> [BRIEF] List every country or world region named in the article on oil speculators below.

> [TEXT PROVIDED]
----------
Oil Speculators: A Force for Peace?
by
Charles Goyette
Recently
by Charles Goyette: Something
Wicked This Way Comes
White House
polling must show how badly gas prices are hurting Obama's approval
numbers. Badly enough that he's even trying to ease up on attacking
Iran.
Here's Obama
on the campaign trail: "The problem is ... speculators and
people make various bets, and they say, you know what, we think
that maybe there's a 20% chance that something might happen in the
Middle East that might disrupt oil supply, so we're going to bet
that oil is going to go up real high. And that spikes up prices
significantly."
While blaming
economic conditions on speculators is the common stock in trade
of demagogues and politicians of all stripes, what is the president
actually saying?
People who
need energy to keep their businesses working, business that make
modern life possible, look around at world events and grow concerned
that the U.S. government and others may conspire to interrupt the
flow of oil. Behaving like good stewards of their enterprises, they
and their agents seek to assure needed oil supplies in an uncertain
future by contracting for tomorrow's oil needs today.
While Obama
deprecates the activity, saying that those trying to prepare for
future conditions, are "betting," most oil users would
actually prefer stable prices and would just as soon forego the
guessing game about future prices. It's a game that costs them if
they are wrong and only allows them to stay in business if they
are right. Most are happy that someone those speculators
politicians love to vilify are willing to take on the risk
of being wrong about future price movements for the rewards of being
right. The real oil users can then count on liquid markets when
they need them and keep their attention and their capital
focused on delivering the blessings of modern life instead
of betting on the movement of prices.
And there is
something wrong with this? Hold the phone a moment!
It's not as
though those seeking to secure oil for their future needs are making
something up. They're not concerned about some fantasy development,
some exogenous agent like space aliens appearing out of nowhere
to suck up all of earth's oil. This isn't science fiction. They're
trying to keep things working in the face of very real and very
familiar government threats to our way of life.
----------
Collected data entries
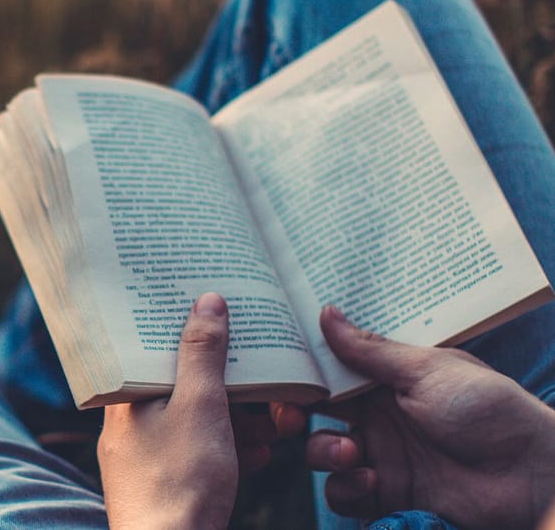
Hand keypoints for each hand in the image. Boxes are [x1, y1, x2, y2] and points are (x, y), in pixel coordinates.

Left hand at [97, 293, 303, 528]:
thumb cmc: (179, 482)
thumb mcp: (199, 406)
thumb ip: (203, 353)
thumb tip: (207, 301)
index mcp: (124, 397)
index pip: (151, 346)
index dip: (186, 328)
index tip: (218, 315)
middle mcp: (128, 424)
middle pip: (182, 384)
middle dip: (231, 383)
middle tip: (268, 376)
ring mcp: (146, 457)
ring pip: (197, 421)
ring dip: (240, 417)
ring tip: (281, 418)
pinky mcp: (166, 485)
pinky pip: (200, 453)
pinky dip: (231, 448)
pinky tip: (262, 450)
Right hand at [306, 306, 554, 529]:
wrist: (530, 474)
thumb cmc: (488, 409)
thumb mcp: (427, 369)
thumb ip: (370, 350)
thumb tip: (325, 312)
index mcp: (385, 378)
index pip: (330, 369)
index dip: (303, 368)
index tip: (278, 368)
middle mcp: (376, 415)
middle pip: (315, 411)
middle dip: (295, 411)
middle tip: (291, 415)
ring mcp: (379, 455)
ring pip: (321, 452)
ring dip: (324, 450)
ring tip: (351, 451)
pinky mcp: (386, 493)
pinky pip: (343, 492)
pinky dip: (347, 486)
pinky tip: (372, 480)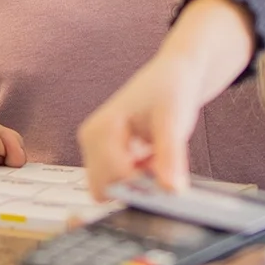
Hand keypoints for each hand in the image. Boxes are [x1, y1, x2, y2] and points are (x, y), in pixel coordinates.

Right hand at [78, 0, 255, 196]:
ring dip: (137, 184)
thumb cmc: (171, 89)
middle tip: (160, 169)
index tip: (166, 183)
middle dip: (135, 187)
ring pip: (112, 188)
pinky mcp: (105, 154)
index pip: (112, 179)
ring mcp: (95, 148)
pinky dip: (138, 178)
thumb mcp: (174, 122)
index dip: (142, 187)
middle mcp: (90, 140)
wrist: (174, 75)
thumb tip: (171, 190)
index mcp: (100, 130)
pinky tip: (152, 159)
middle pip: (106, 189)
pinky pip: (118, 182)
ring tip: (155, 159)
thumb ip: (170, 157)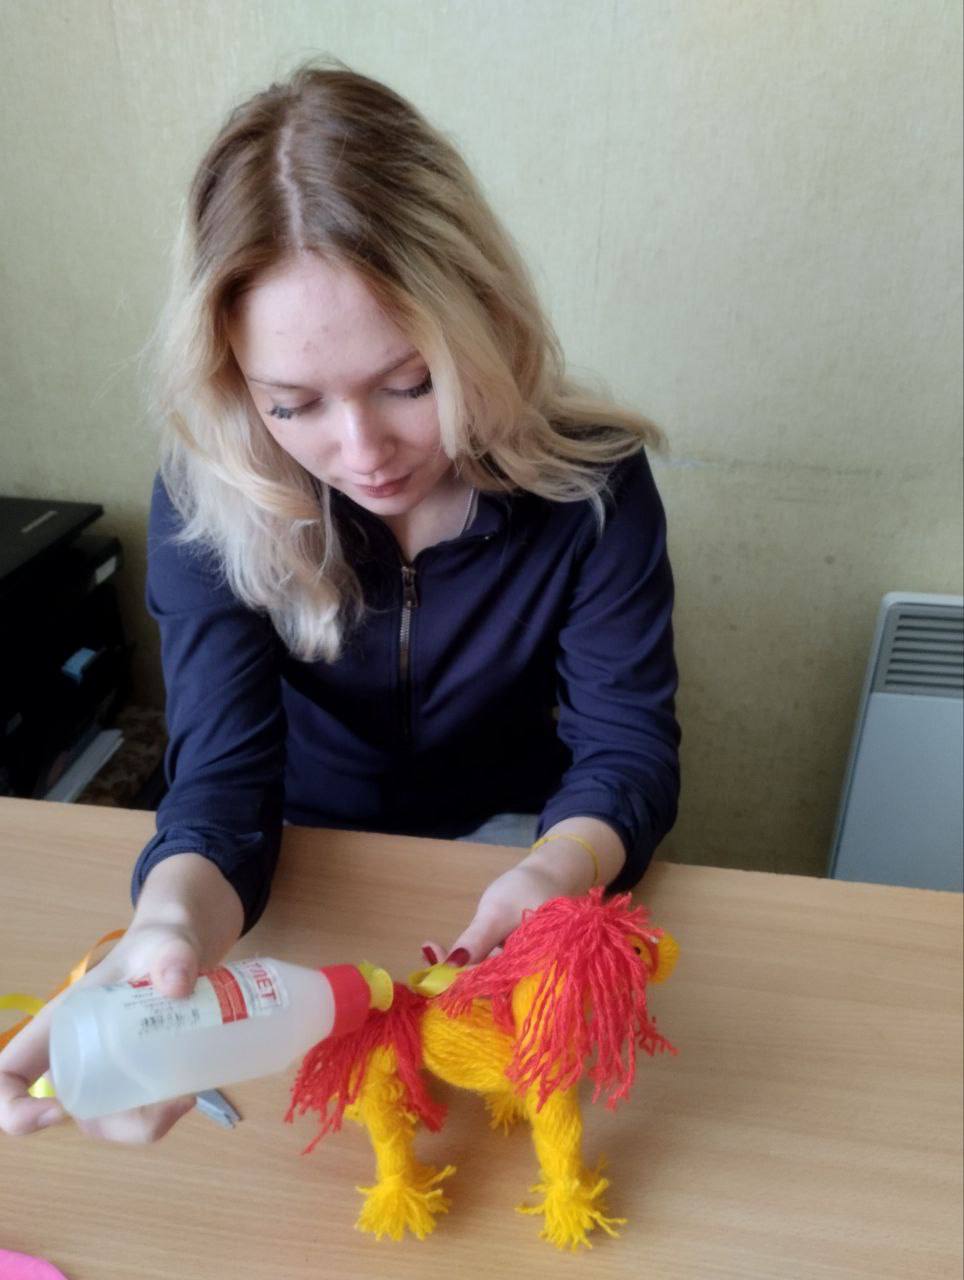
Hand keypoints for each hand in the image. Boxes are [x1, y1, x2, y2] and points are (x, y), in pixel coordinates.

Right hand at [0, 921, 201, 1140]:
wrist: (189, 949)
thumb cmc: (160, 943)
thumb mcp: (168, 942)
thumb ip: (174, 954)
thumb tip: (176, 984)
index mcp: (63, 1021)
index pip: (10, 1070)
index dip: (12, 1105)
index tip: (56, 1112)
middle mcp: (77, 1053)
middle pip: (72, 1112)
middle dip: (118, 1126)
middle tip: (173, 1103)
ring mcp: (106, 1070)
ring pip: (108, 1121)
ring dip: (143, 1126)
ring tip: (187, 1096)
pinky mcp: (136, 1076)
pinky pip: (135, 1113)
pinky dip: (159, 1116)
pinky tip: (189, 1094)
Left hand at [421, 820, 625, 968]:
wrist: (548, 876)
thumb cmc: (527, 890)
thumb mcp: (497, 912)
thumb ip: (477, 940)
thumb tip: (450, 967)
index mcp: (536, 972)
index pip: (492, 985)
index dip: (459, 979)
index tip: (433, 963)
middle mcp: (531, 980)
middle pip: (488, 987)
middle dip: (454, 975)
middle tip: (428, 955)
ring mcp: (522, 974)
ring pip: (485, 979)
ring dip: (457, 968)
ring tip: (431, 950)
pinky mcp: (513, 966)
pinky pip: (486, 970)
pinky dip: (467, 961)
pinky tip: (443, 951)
----------
> [SOLUTION FOR THIS TASK] Iran, the Middle East, the U.S.